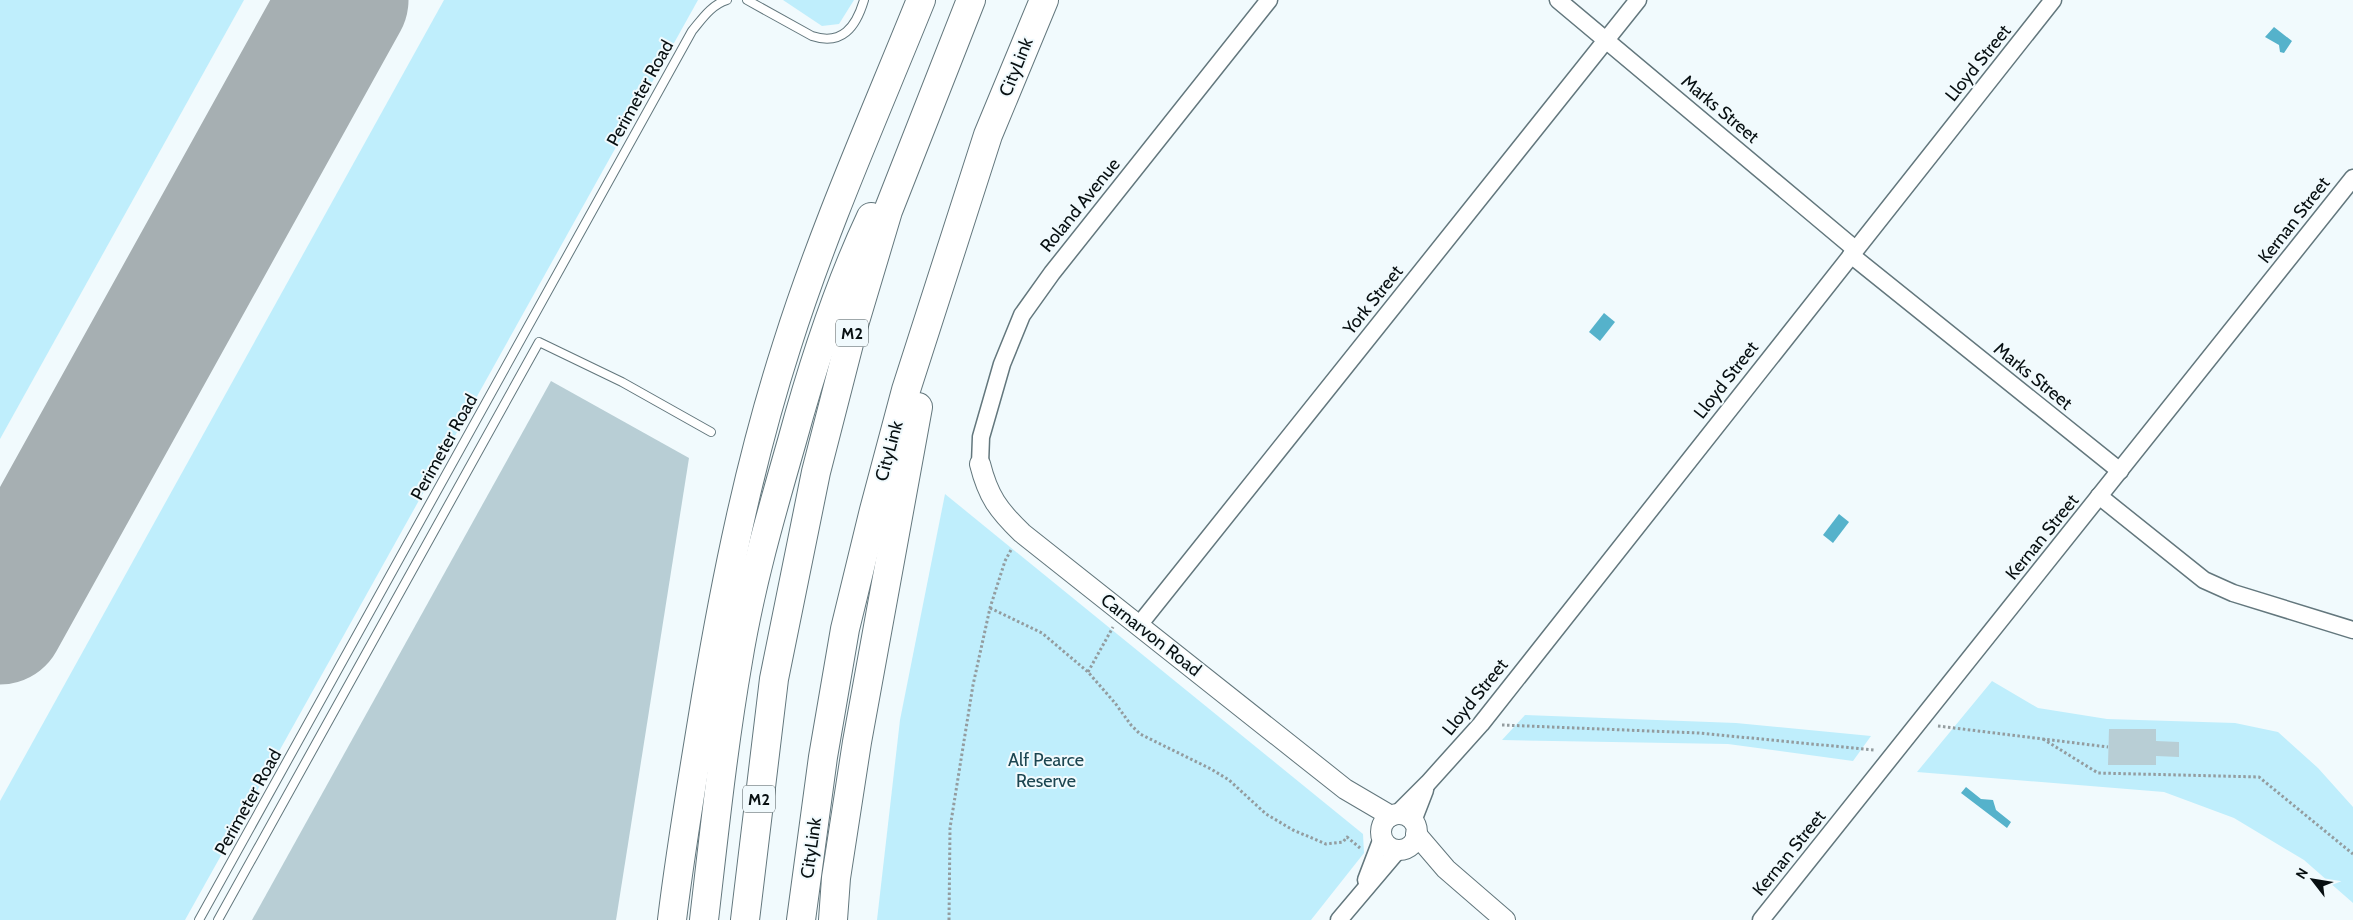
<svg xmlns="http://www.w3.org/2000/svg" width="2353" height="920" viewBox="0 0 2353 920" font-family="Cabin,sans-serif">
<rect width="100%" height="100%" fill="#f1fafd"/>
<g fill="#bfeefc">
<path d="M0,0H244L0,439Z"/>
<path d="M444,0H698L185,920H0V801Z"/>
<path d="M783,0H854L839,24L822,26Z"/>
<path d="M945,494L1363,834L1364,853L1311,920H877L900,720Z"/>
<path d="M1992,681L2038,708L2107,719L2235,723L2278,732L2318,768L2353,807V903L2304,860L2234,818L2164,792L1917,772Z"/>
<path d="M1525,715L1736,723L1871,736L1853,761L1728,744L1502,740Z"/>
</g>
<g fill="#55b2cb">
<path d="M2274,27L2292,41L2284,53L2280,52L2279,45L2265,37Z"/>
<path d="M1604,313L1615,322L1600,341L1589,332Z"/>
<path d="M1839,514L1849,522L1833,543L1823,535Z"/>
<path d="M1966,787L1981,799L1993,800L1996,810L2011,822L2007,828L1961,793Z"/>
</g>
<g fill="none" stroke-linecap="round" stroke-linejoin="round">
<path stroke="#a6afb2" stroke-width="129" d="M0,620L344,0"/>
</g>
<g fill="#b8ced5">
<path d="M551,381L689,458L616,920H252Z"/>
<path d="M2109,729H2156V741L2179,742V757L2156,756V765H2108Z"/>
</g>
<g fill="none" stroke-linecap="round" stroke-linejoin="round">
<g stroke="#63777d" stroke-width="10">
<g id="service">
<path d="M747,0L812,36C842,46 856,27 864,0"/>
<path d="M199,920L692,31C702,19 711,5 727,0"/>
<path d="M218,920L539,342L622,382L711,432"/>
</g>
</g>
<g stroke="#63777d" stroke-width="19">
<g id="minor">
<path d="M1558,0L1855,249"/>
<path d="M1851,255L2120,471"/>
<path d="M980,464L981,437L1002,364L1022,315L1052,273L1269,0"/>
<path d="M2099,496L2204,580L2233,593L2353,630"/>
<path d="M1139,625L1638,0"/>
<path d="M1397,814L1428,783L1481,724L2053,0"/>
<path d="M1413,821L1425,790"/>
<path d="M1366,880L1382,838"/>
<path d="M1339,920L1399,849"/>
<path d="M1761,920L2353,178"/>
</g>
</g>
<g stroke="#63777d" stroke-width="22">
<g id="tertiary">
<path d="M980,464C988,496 998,510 1022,533L1345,789L1391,816"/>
<circle cx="1399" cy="832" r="18"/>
<path d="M1416,834L1446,869L1505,920"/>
</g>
</g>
<g stroke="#63777d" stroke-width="30">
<g id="motorway">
<path d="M672,920C681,845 694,771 706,697C726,578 750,460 787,345C824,228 875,114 921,0"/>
<path d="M704,920C714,834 723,747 738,661C750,587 771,514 792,441C813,364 837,289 871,217"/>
<path d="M745,920L774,679L816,472L853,328L888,211L971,0"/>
<path d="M801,920L823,757L845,629L874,510L906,390L988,135L1044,0"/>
<path d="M833,920L836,878L857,742L918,407"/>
</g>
</g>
<g stroke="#939c9f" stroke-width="3" stroke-dasharray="2.5 2.5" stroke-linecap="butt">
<path d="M990,608L1042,633L1088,672L1115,703L1131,725L1140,734L1211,769L1229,780L1266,814L1293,830L1326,844L1343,842L1347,837L1360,848"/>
<path d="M1088,672L1113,627"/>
<path d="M1502,725L1699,733L1874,750"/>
<path d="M1938,726L2108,747"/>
<path d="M2043,739L2098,773L2259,777L2353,854"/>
<path d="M949,920L950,828L973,685L990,608L1005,561L1012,548"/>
</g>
<use href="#service" stroke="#fff" stroke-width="8"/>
<use href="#minor" stroke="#fff" stroke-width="16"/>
<use href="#tertiary" stroke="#fff" stroke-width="20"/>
<use href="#motorway" stroke="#fff" stroke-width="28"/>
</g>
<g text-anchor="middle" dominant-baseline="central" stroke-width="4" stroke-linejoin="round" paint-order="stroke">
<g fill="#f1fafd" stroke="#4d5658" stroke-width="1">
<rect x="836" y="319.5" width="32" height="27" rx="4"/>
<rect x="743" y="785.5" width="32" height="27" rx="4"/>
</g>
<g font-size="16" font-weight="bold" fill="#070f11">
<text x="852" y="333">M2</text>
<text x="759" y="799">M2</text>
</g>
<g font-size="18" fill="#070f11" stroke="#f1fafd">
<text transform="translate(1978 63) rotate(-51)">Lloyd Street</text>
<text transform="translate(1016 67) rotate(-68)">CityLink</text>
<text transform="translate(640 93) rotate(-61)">Perimeter Road</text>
<text transform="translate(1720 109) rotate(40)">Marks Street</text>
<text transform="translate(1080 205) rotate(-51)">Roland Avenue</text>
<text transform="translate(2294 220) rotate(-52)">Kernan Street</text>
<text transform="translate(1373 300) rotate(-51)">York Street</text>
<text transform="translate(2033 376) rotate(39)">Marks Street</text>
<text transform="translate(1726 380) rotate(-52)">Lloyd Street</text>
<text transform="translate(444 447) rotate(-61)">Perimeter Road</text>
<text transform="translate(889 451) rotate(-75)">CityLink</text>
<text transform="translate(2042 537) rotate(-51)">Kernan Street</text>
<text transform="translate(1151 635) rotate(38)">Carnarvon Road</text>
<text transform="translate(1475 697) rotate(-51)">Lloyd Street</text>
<text transform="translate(248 802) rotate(-61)">Perimeter Road</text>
<text transform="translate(811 848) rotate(-82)">CityLink</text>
<text transform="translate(1789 853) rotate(-51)">Kernan Street</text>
</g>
<g font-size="18" fill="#1c4651" stroke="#f1fafd">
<text x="1046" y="760">Alf Pearce<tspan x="1046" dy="21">Reserve</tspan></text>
</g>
</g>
<g transform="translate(2313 880) rotate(301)" stroke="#f1fafd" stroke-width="4" paint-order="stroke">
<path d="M0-4L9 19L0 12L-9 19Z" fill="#070f11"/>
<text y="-8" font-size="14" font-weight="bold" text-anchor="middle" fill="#070f11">N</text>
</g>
</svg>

* WHAT YOU SHOULD DO *
Extract, from the listing above, every line where the string "weight" occurs.

* COMPLETED EXERCISE *
<g font-size="16" font-weight="bold" fill="#070f11">
<text y="-8" font-size="14" font-weight="bold" text-anchor="middle" fill="#070f11">N</text>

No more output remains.